Lately, I’ve been looking at photographs from pre-pandemic times.
At the beginning of all of this – of what has become our new normal – I ordered a scrapbook online and printed photographs of happy times from the past year. When the photos arrived, I immediately laid them all out on the floor and gazed at each one. I teared up as I thought about how uncertain the future would be. At the same time, I also felt warmth and gratitude in my heart, as I looked at the faces of people I love and who love me. I displayed some of these new photos around the house, and the rest in a pile, as I waited for my scrapbook to arrive. When it did, I placed it aside with the pile of photos, for other things had grabbed my attention. I was to start online teaching and needed to figure that out. I had books to read and puzzles to do. Scrapbooking could wait.
And then, just two days ago, I opened a drawer in my bedside table, where I found a collection of random photographs dating from 2015 – 2018. These were photos that I had printed over the past few years to display on refrigerators and in frames, and I had retired them to this drawer. There were photos from weddings, hockey games, vacations, snow days, gatherings. I held them, these precious moments, and knew I needed to honor them better.
I finally pulled out the scrapbook, and I took my time, starting with the old photographs from the drawer. I held each one, and I remembered. Going through the images made my heart ache with nostalgia, but it did something else, too – brought me comfort. I started to feel so grateful for all the trips and experiences I have had in my life. Ruminating on pleasant memories made me appreciate my adventures. I carefully sealed each photo inside and labeled it with the gold pen that accompanied the scrapbook. This process was incredibly therapeutic for me. It made me recall what life was like – and that it would return that way again, although it might be a while.
There was something about holding each photo, each memory, in my hand. Often now, we simply rely on our devices to store these remembrances.
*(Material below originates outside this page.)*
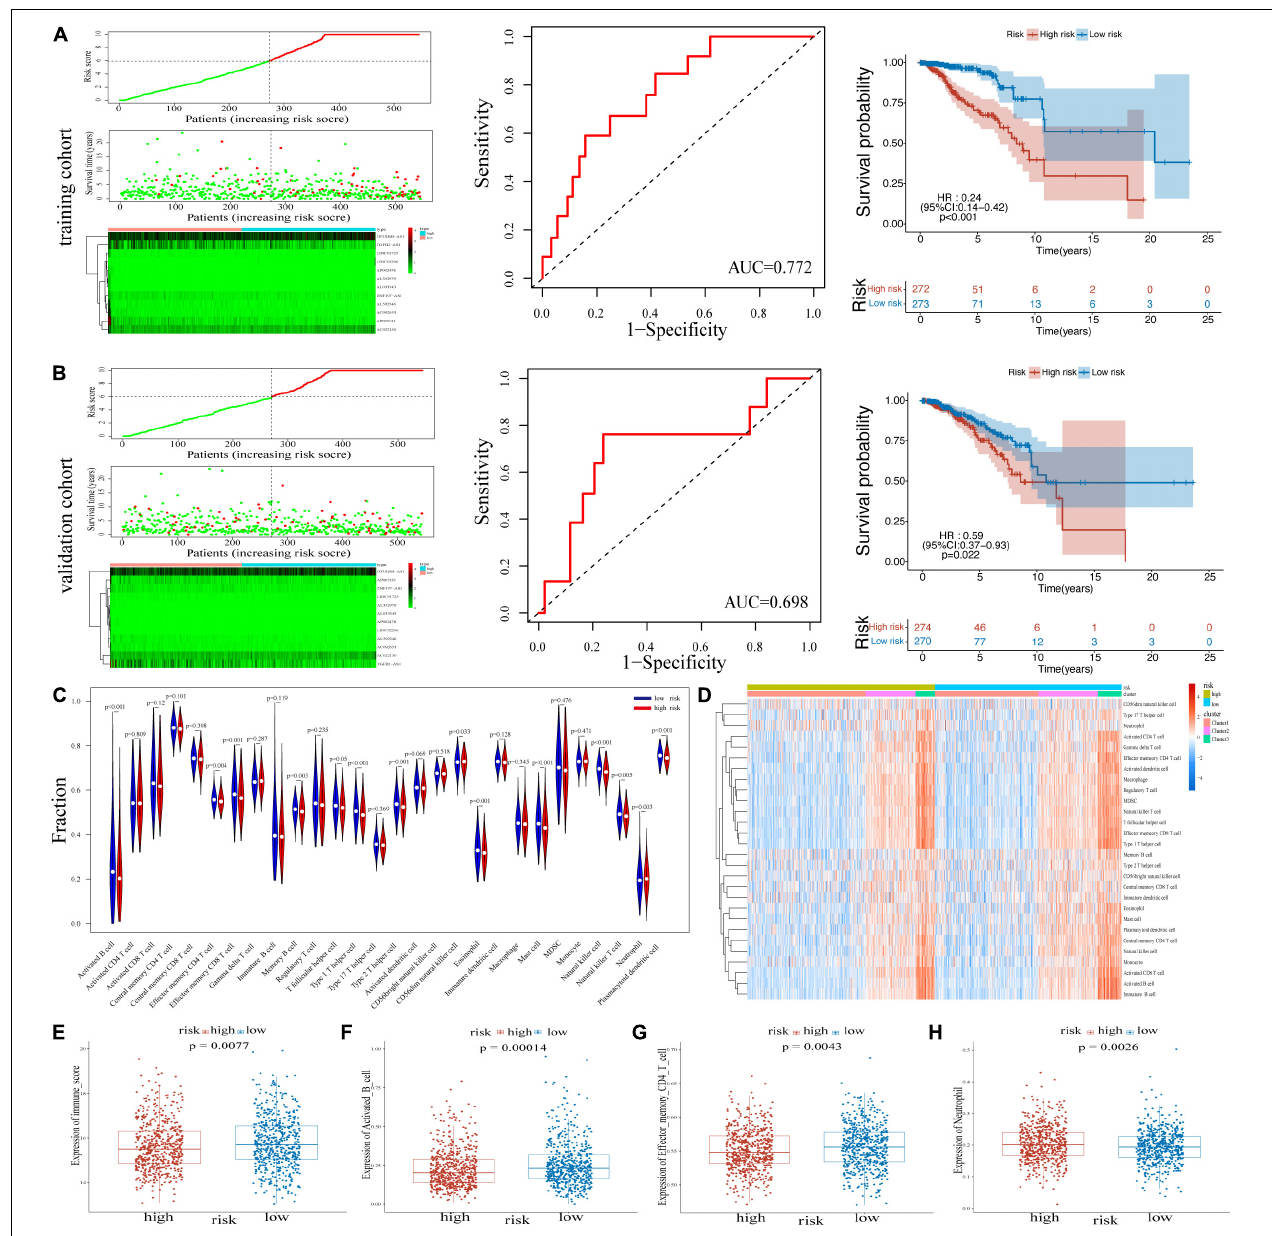
FIGURE 2 | Heatmap, distribution of risk scores, survival status, and Kaplan–Meier curves of OS for BRCA patients in TCGA training cohort (A) and validation cohort (B) . (C) The infiltrating levels of 22 immune cell types in high-/low-risk subtypes. * p < 0.05 and ** p < 0.01. (D) Heatmap of correlations between 22 immune cell types with risk scores and clusters. (E) Immune score in the high- and low-risk groups. (F–H) Activated B cell, effector memory CD4 T cell, and neutrophil in two risk groups. OS, overall survival; BRCA, breast cancer; TCGA, The Cancer Genome Atlas.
But we store too much – screenshots, insignificant meals, selfies. Flipping through pictures on a phone isn’t the same as carefully picking out pictures to print – only the best ones – and commemorating those special moments by placing them in an album or scrapbook. It’s a different feeling, looking at tangible photographs, each of which is cherished.
What took me a few weeks to finally fill the scrapbook was a lack of patience. It’s much quicker and more instantly gratifying to take pretty photos and just leave them on your phone, but putting photos in a book takes time. However, that time spent is wonderful and purposeful. Doing things by hand gives a feeling of satisfaction, especially when it means something.
I hope we never lose our connection to print. It’s part of why my blog name is The Honey Print. Keep printing your photographs. Create photo albums. Treasure your life and experiences. It’s a particularly perfect activity for right now. I hope we all come out of this with a little more regard for our lives and a willingness to slow down and savor them, and become a little less prone to taking them for granted.